Review by Melissa Oliveira
When I first picked up Suzanne Farrell Smith’s latest book, Small Off Things: Meditations from an Anxious Mind (Littoral Books, March 2023) I thought it might be a memoir about anxiety, the title seeming to suggest how an anxious mind can leave one fighting a fast-moving barrage of tiny, off-kilter thoughts. The subtitle also sounded a little tongue-in-cheek; in my own decades-long experience managing an anxiety disorder, I’ve often found that “meditations” and “an anxious mind” tend to be locked in a fight to the death. “Meditations” implies the kind of slow, calm, measured thinking that anxiety loves to sabotage with fear and adrenaline. As a practice, meditation itself is always said to be a balm for the anxious mind, which all sounds completely reasonable until you’re in the grip. So, if meditations in writing are long and leisurely, what would meditations from an anxious mind look or sound like?
In Smith’s book, these meditations turn out to be brief personal essays. They run the gamut in terms of subject — life and death, being a daughter and being a mother, love and travel — jumping around in the chronology of Smith’s life. Still, they reveal the quality of deep, sustained reflection you’d expect in much longer essays, but with compression and precision. While each essay is a “small thing” itself — most are no more than a handful of pages long — they also often seem to be concerned with things that are physically small.
The thirty essays comprising Smith’s collection are divided into five sections, starting with “A Constant State of Emergency,” then moving through “Unwanted Thoughts and Repeated Behaviors,” “Unexpected Episodes of Fear” and “Excessive Self-Consciousness” and ending the volume with a section called “Exaggerated Worry and Tension.” These section headings guide the reader through what sounds like a list of symptoms or perhaps indications of an anxious state of mind. But they also invite the reader to think on themes and or larger observations. A very brief, powerful essay called “Nothing Is Different When My Mother Dies,” for example, lands in the section on unwanted thoughts and talks about the endless forward march of household tasks after her mother’s death alongside observations about death in the wider world. “Nothing is different now,” Smith writes. “Cancer cells still multiply in bodies everywhere. Stenosis squeezes spines… Everywhere, always, newborns and grandmothers fail to thrive.” Nothing has changed: life habits continue, the world goes on. Yet everything has changed.
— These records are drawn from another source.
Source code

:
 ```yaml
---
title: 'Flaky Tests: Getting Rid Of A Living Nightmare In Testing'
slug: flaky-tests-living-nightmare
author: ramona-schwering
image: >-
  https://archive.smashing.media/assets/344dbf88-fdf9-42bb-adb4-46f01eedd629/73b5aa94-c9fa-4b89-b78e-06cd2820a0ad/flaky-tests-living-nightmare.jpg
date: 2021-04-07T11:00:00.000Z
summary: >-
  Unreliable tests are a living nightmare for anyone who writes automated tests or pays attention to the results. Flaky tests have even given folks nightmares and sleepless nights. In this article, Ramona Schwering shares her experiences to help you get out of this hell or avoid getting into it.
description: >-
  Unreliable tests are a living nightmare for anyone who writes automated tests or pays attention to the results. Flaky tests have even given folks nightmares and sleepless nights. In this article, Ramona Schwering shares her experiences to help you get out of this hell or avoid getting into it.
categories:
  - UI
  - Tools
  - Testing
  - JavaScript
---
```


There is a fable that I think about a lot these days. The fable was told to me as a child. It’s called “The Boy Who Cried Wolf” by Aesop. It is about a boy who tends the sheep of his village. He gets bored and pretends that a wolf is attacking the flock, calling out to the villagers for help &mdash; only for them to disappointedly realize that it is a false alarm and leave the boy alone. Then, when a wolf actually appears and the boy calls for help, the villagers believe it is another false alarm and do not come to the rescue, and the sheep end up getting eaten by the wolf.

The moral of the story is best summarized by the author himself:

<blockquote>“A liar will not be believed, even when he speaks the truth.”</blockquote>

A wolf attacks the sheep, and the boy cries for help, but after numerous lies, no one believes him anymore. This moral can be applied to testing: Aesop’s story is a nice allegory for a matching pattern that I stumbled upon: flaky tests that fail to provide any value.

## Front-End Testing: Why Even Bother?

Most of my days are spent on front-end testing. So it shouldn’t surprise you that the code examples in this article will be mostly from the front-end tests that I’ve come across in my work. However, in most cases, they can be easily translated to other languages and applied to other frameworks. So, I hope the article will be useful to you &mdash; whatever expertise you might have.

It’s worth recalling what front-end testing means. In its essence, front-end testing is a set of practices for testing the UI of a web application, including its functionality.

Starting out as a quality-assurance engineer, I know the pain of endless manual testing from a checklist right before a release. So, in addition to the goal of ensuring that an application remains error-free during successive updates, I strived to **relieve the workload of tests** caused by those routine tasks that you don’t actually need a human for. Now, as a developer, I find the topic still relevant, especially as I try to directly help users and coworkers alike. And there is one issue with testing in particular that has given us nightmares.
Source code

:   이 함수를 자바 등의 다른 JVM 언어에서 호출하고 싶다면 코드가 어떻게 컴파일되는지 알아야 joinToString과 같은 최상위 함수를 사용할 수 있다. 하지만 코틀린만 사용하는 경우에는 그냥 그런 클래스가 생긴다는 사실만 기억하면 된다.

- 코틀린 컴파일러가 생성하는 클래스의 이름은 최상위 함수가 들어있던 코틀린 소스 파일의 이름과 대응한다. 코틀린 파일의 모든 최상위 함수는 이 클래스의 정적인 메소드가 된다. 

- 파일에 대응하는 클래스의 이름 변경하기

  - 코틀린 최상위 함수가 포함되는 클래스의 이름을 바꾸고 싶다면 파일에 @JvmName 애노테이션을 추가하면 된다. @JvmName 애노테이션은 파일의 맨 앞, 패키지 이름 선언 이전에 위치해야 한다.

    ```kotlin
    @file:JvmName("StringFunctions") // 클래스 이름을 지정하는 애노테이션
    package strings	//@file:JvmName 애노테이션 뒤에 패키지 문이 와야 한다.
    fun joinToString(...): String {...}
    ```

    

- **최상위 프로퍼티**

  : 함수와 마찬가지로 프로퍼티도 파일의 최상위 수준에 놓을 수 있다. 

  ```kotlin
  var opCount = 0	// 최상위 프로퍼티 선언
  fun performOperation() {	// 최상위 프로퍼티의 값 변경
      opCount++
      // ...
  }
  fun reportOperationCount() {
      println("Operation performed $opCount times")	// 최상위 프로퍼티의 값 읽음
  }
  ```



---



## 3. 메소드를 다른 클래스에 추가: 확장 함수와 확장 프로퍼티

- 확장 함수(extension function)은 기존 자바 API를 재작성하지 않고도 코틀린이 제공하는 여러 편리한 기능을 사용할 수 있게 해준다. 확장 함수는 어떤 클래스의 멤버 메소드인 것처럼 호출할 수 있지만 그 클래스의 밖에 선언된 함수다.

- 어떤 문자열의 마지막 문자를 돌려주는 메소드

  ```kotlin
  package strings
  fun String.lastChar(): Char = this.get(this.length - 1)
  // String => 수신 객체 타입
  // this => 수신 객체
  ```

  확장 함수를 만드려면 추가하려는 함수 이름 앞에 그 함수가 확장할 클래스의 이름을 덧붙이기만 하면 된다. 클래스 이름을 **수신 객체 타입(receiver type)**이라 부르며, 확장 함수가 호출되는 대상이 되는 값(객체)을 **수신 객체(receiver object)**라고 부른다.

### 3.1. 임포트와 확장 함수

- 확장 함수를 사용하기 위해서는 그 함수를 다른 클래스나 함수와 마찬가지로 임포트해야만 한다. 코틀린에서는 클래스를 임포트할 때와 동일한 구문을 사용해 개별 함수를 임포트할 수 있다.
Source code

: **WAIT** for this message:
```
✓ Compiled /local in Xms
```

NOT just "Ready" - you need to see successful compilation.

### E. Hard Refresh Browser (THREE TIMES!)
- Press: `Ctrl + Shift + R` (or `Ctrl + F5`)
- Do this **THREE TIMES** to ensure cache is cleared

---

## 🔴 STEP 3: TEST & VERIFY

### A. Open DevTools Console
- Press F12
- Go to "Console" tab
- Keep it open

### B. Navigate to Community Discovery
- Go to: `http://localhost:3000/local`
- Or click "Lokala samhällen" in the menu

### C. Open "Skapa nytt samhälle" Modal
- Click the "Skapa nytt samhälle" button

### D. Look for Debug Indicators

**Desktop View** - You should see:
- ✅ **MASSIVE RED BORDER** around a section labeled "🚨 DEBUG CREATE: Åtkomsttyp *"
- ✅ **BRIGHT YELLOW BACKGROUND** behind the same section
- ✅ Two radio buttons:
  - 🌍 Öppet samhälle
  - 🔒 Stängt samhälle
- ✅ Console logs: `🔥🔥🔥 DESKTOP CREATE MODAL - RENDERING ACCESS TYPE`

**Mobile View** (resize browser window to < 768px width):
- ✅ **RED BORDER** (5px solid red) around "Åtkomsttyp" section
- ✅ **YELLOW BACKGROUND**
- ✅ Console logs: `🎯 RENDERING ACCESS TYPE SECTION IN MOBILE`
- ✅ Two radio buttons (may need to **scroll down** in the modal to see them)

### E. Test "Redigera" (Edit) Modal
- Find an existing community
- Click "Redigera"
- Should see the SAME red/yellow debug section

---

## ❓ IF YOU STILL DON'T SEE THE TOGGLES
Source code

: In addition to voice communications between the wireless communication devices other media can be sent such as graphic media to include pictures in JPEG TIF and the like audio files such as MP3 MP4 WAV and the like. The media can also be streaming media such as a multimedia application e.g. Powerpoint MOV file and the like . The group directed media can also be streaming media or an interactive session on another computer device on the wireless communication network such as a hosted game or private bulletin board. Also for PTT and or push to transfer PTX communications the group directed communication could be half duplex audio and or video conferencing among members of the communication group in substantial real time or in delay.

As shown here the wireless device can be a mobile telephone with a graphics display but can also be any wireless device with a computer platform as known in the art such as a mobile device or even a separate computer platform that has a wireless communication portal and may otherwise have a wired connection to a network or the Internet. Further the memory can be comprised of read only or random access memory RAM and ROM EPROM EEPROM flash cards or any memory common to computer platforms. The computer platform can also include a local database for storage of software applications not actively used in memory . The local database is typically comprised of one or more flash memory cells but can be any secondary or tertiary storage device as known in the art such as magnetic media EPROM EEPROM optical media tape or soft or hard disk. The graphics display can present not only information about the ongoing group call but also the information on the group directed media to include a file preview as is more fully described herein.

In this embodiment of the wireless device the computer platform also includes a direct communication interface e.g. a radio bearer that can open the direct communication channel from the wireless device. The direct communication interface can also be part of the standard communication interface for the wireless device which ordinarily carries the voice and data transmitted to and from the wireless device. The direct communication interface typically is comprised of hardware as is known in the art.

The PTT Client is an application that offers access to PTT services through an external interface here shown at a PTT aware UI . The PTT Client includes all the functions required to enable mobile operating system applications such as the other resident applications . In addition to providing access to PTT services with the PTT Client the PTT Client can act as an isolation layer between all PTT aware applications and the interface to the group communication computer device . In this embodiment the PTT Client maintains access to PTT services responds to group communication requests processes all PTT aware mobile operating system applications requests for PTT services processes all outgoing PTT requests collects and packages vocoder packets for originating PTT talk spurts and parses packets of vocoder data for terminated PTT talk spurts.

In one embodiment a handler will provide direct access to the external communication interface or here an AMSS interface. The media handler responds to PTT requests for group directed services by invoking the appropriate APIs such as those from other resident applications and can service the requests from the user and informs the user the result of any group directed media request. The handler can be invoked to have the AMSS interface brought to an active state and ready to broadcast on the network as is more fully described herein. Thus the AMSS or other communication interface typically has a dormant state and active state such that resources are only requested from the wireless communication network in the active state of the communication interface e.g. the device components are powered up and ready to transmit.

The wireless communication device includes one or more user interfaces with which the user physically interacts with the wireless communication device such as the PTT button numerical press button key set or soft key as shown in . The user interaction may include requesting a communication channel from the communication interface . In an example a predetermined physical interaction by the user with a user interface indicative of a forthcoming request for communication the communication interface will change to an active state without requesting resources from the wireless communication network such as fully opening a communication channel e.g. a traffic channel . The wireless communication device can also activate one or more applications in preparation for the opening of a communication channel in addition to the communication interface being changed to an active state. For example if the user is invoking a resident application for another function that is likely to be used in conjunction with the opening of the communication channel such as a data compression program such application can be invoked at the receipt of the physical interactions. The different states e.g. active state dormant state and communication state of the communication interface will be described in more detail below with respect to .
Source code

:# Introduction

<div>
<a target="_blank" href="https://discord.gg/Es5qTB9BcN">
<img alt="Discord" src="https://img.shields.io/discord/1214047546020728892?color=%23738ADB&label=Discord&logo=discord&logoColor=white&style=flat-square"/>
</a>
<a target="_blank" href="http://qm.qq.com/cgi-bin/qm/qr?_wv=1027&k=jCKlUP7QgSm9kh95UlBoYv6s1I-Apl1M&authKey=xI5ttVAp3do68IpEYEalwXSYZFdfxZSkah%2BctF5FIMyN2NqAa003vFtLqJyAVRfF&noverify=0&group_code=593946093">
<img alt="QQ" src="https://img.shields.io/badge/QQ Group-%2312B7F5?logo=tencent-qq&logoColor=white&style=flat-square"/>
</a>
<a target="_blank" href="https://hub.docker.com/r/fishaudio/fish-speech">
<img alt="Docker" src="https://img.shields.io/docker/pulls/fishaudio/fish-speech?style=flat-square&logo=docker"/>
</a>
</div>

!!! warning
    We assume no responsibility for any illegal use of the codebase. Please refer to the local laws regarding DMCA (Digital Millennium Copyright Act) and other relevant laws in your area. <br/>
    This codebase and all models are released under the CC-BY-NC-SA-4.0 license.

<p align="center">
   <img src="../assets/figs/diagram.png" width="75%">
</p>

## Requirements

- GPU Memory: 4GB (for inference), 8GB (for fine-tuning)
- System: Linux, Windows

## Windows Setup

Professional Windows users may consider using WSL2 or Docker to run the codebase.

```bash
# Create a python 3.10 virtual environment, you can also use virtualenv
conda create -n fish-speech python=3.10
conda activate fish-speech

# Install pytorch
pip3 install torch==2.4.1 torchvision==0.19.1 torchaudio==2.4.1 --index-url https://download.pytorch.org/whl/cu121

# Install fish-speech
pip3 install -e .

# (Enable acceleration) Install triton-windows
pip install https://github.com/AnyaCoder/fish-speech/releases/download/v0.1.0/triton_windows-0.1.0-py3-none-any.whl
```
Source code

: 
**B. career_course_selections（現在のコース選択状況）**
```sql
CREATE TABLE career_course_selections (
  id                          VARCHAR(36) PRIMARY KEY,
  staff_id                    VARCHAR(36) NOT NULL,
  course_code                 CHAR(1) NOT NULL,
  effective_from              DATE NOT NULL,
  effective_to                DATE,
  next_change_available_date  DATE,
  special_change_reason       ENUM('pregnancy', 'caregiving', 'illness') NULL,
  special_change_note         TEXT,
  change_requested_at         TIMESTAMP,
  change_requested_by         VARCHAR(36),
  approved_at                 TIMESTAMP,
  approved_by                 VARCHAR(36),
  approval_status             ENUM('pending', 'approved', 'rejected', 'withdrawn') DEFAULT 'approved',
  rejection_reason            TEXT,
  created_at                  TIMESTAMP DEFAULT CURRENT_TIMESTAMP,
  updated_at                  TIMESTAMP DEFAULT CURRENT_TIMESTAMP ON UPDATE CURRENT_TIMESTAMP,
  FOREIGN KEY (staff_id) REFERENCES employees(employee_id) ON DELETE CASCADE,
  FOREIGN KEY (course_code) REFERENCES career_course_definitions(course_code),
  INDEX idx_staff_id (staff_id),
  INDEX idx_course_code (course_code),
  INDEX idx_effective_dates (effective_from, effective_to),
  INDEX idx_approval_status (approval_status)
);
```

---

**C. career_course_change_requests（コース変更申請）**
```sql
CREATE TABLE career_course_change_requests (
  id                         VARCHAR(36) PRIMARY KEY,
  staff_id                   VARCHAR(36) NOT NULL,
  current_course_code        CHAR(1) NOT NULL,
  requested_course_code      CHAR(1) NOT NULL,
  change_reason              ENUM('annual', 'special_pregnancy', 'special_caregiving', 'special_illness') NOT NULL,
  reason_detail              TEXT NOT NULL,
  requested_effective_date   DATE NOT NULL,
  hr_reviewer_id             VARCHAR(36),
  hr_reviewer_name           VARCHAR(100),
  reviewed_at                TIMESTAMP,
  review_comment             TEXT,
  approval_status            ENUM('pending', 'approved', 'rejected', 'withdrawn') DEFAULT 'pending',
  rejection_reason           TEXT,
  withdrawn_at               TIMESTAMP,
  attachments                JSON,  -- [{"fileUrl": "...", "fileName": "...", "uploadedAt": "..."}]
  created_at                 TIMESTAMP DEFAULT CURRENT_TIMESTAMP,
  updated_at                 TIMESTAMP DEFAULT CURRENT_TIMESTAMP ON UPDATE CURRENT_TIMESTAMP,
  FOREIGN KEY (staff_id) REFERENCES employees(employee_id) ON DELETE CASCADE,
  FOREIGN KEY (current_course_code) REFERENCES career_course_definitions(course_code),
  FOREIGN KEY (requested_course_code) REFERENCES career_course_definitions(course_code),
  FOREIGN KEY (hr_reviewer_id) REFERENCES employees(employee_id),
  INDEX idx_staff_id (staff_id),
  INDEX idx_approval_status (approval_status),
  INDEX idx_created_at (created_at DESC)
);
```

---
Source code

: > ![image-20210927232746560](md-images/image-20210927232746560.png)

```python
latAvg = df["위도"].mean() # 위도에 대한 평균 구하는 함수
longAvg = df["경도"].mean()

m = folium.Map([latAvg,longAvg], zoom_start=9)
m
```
In the section on constant states of emergency, tiny things are the reason for sustained panic. In “The Pearl,” Smith recalls the time she pushed a pearl from a piece of costume jewelry deep into her ear canal as a child. It’s so deep, her mother can’t see it with a flashlight; over the years, Smith herself begins to doubt her own memory and the pearl’s existence. Only years later is the pearl discovered during a checkup. Smith writes, “But inside my ear canal, skin cells welcomed the foreign body, and over time, created a thin protective tissue covering, a cocoon, for the pearl.” It’s the act of cutting it out that results in a variety of painful ear conditions as well as hearing impairment. In the same section, Smith’s twin babies, born prematurely and weighing less than three pounds each, survive their first week of life in the NICU. Elsewhere, teeth are pulled, eardrums are punctured, and baby steps are made by a child who has trouble walking.
The effect of all these small essays is like a mosaic of tiles making up a larger image of a life. As I read Small Off Things, I was so engaged by each short essay on its own terms. Still, I found that it was the longer “States of Permanence and Impermanence” that moved me the most. Many of these essays deal intimately with bodies: prematurely born and elderly bodies, as well as their eardrums and mucus, their teeth, limbs and bones. In this essay, Smith talks about the process of rounding out her child’s flat head, during which he’s fitted for a custom helmet. Observing the foam that will be used, Smith admits, “Aside from high-school chemistry class, I’ve never given foam much thought.” But, as she says earlier in the essay, “Foam isn’t a substance so much as a state of being.” The attention to the porous, impermanent material works beautifully to illustrate both the delicate work of rounding out her son’s still-malleable head before it settles into its permanent shape, and also the impermanence of life.
With this interplay of permanence and impermanence in these essays, there’s always so much to worry about. Still, I was amazed at the lyrical pieces Smith forms out of all the moments of anxiety residing here. Even though they move quickly, they dip into some heavy material, reminding me a little of Beth Ann Fennelly’s book of micro-essays, Heating and Cooling. Still, the small objects and instances in Small Off Things are only small in the most tangible of ways: tiny, lost items or the littlest of children or brief vignettes of travel or domestic life or fleeting feelings. There’s always some aspect of life gone sideways in tough, surprising and often beautiful ways, making Small Off Things: Meditations from an Anxious Mind a pleasure to read.